Tuesday, April 17, 2007

God, Guns and Guts


http://www.guardian.co.uk/usguns/Story/0,,2059726,00.html?gusrc=rss&feed=1

President George Bush arrived on the campus for a memorial service attended mainly by staff and students, questioning continued of the slowness of the college authorities and police to react to the first incident and failure to lock down the campus, cancel classes and properly alert students to the danger. But there was almost no debate in the US about a need for gun control laws - even among the staff and students.

"God, Guns and Guts Make America Great" according to the old bumper-sticker you used to see in Red States.

Why do we like guns so much? Because we think we live in Mogodishu. Somalis won't lay down their weapons because they know that if they give up their firearms but others don't they'll be shot by thugs or members of rival clans. If you live in a failed state, or a corrupt, impoverished Third World country, you can't count on the state to maintain public order or protect you so you rely on God, guns and guts and take care of your own.

Quite a number of Americans believe that every state, the US included, is a failed state--that government is the problem not the solution. They're convinced that individual citizens and the private sector can always do things better--in the teeth of empirical evidence to the contrary. They believe that the Market will do better at promoting the general welfare than a welfare state and that individuals and the private sector--citizens with guns and vigilantes--will do a better job in maintaining public safety than any government programs, including restrictions on the availability of lethal weapons. They rely on God, guns and guts.

Cho Seung-Hui, a homocidal maniac and Virginia Tech undergraduate, had "multiple firearms, not just the Walter P22 and Glock handguns he used in the killings" even though guns were banned on campus. Would this mass murder have been averted if Virginia had had more stringent gun control regulations so that murderous lunatics would not be able to build arsenals or would it have been better to have students and faculty were armed so that once Cho started shooting someone could have taken him out?

There's no a priori answer: gun control means fewer guns, fewer murderous lunatics and common or garden variety thugs with guns, so less need for respectable citizens to defend themselves; no gun control means more guns for lunatics and thugs, but more respectable citizens with guns to shoot them before they shoot us. It's an empirical question which way things will break, and the experience of affluent countries comparable to the US suggests that fewer guns for everyone make everyone safer than escalating the domestic arms race.

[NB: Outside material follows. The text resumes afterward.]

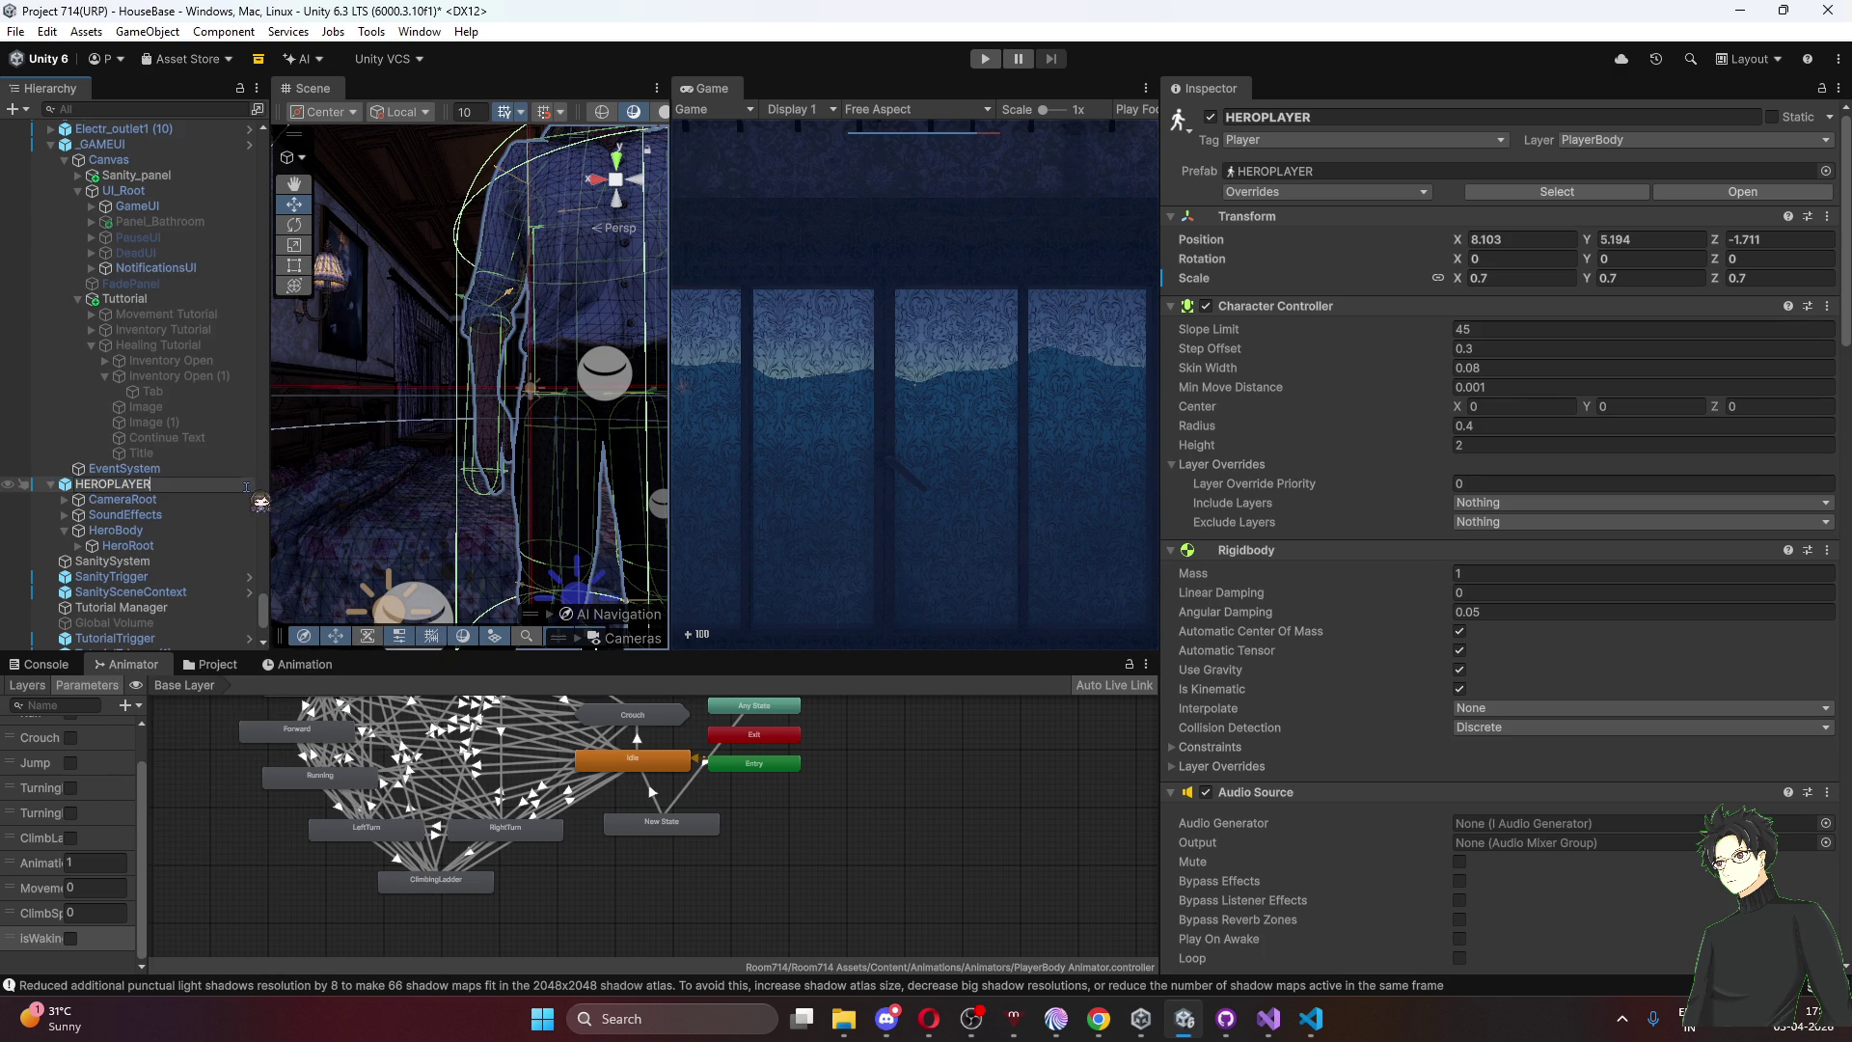
left_click(243, 500)
left_click(249, 484)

But which way we bet depends on whether or not we believe that state regulations and agencies can keep us safe and that, apart from a few crazies like Cho, people are not out to do violence.

We don't believe that, and it isn't primarily criminally insane Korean undergraduates that we're worried about. We believe that there is an underclass out to do violence which cannot be salvaged or improved but only, at best, controlled and contained. We believe that the only way to keep safe is by isolating and segregating them, imprisoning as many as we're able, and moving away as far as we can from their turf--to remote exurbs and, if we can afford it, gated communities. We don't think the America is like France, Sweden or the UK--we think the US is like Somalia, or like Kenya where anyone who can afford it lives in a gated community or compound patrolled by security guards, or like other Third World countries where an impoverished underclass engages in crime and violence and everyone relies on God, guns and guts to protect themselves. And that is a self-fulfilling prophacy.

4 comments:

Andrew Brown said...

Pity you didn't get that into the CT. It's one of the very few unpredictable and illuminating comments I have seen about all this.

Anonymous said...

You hit the nail on the head with this one. I've always wondered about America's continuing adoration of guns and your explanation is about the best I've seen.

The mindset seems to be "I've helped create a society where the people I deem below me must have weaponry to get what society has denied them - therefore I must have even more guns to 'protect' myself." Truly a self-fulfilling prophecy. If you fear your neighbor then you must have more guns than your neighbor...

MikeS said...

Beautifully articulated, both the idea of a trade-off and the cultural 'siege' mindset; and you have resisted the temptation to propound a simple but unworkable solution. Enough of this intolerable unctuousness... prophecy... it's PROPHECY.

Unknown said...

Hmm. Maybe I will get it into CT in my next column 2 months from now. By then Virginia Tech will be old news. But of course by we may have another newsworthy mass murder!

Prophacy? I'm flattered. This is really just a little baby game theory. The international arms race keeps on going because nation states are in competition and because there is no fair arbiter with the will and power to stop them. The domestic arms race keeps on going because Americans believe (falsely) that the government doesn't have the will or power to protect them and aren't willing to dismantle a system that perpetuates the existence of an underclass that has every reason to be resentful.